The outer appearance of the mosque shares many features with the mausoleum including the dome, the four slender minarets, the turrets and the ornate crenelations. It is more of a traditional style of a series of arches, leading to pendentives bearing squinch-net-like design, reminiscent of the influential Timurid tradition. The mosque still has some distinctive features such as a stone-carved lotus medallion connected to a stone-carved chain hanging from the ceiling. The minarets could also have had hanging carved chains similar to the ones still preserved in the Kali Masjid, Jalna, although they are now lost. Unlike the tomb, which is mostly made of stone, the mosque's main decorative material is mostly plaster and stucco, especially in the interior.

The qibla wall has several mihrabs, a classic feature of many Indo-Islamic mosques.

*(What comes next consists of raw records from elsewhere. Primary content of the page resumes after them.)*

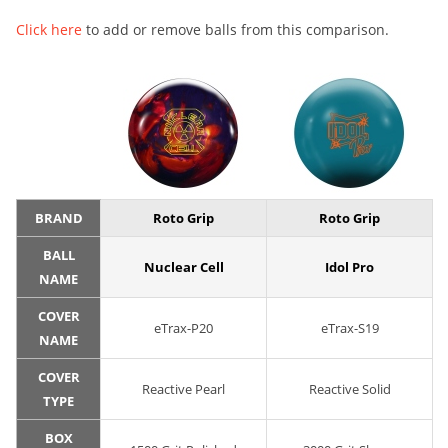
Click here
to add or remove balls from this comparison.
BRAND
Roto Grip
Roto Grip
BALL
Nuclear Cell
Idol Pro
NAME
COVER
eTrax-P20
eTrax-S19
NAME
COVER
Reactive Pearl
Reactive Solid
TYPE
BOX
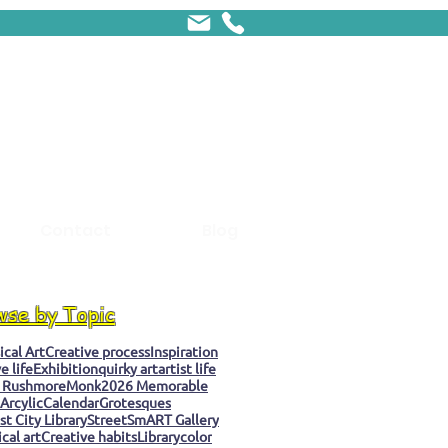
Contact
Blog
wse by Topic
cal Art
Creative process
Inspiration
e life
Exhibition
quirky art
artist life
 Rushmore
Monk
2026 Memorable
Arcylic
Calendar
Grotesques
t City Library
StreetSmART Gallery
cal art
Creative habits
Library
color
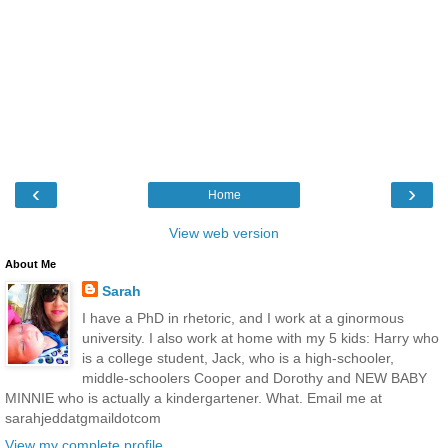
‹
›
Home
View web version
About Me
Sarah
I have a PhD in rhetoric, and I work at a ginormous
university. I also work at home with my 5 kids: Harry who
is a college student, Jack, who is a high-schooler,
middle-schoolers Cooper and Dorothy and NEW BABY
MINNIE who is actually a kindergartener. What. Email me at
sarahjeddatgmaildotcom
View my complete profile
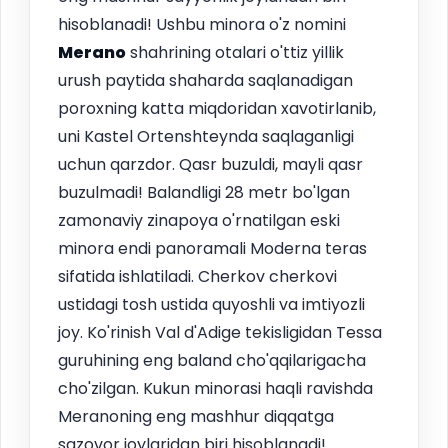
hisoblanadi! Ushbu minora o'z nomini
Merano
shahrining otalari o'ttiz yillik
urush paytida shaharda saqlanadigan
poroxning katta miqdoridan xavotirlanib,
uni Kastel Ortenshteynda saqlaganligi
uchun qarzdor. Qasr buzuldi, mayli qasr
buzulmadi! Balandligi 28 metr bo'lgan
zamonaviy zinapoya o'rnatilgan eski
minora endi panoramali Moderna teras
sifatida ishlatiladi. Cherkov cherkovi
ustidagi tosh ustida quyoshli va imtiyozli
joy. Ko'rinish Val d'Adige tekisligidan Tessa
guruhining eng baland cho'qqilarigacha
cho'zilgan. Kukun minorasi haqli ravishda
Meranoning eng mashhur diqqatga
sazovor joylaridan biri hisoblanadi!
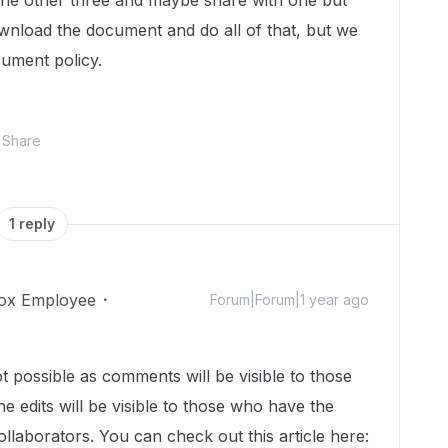
the other three and maybe share with one but
ownload the document and do all of that, but we
cument policy.
Share
1 reply
ox Employee
Forum|Forum|1 year ago
t possible as comments will be visible to those
 edits will be visible to those who have the
llaborators. You can check out this article here:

The main mihrab, however, is distinctive by a small, angled cave-like chamber bearing two rows of miniature mihrab designs on each of its ten sides. The mihrab has an elegant frame of carved stucco.

=== The water works ===
The old city of Bijapur depended primarily on receiving water from two huge water tanks built outside the city. The Ibrahim Rauza complex received water from the Western tank coming from a nearby village called Torvi.

The Ibrahim Rauza complex bears a series of water structures including a cistern, a trough, feeder channels and, most prominently, a fountain between the mosque and the mausoleum. the remains of at least thirteen water features still exist in the complex despite being out of use.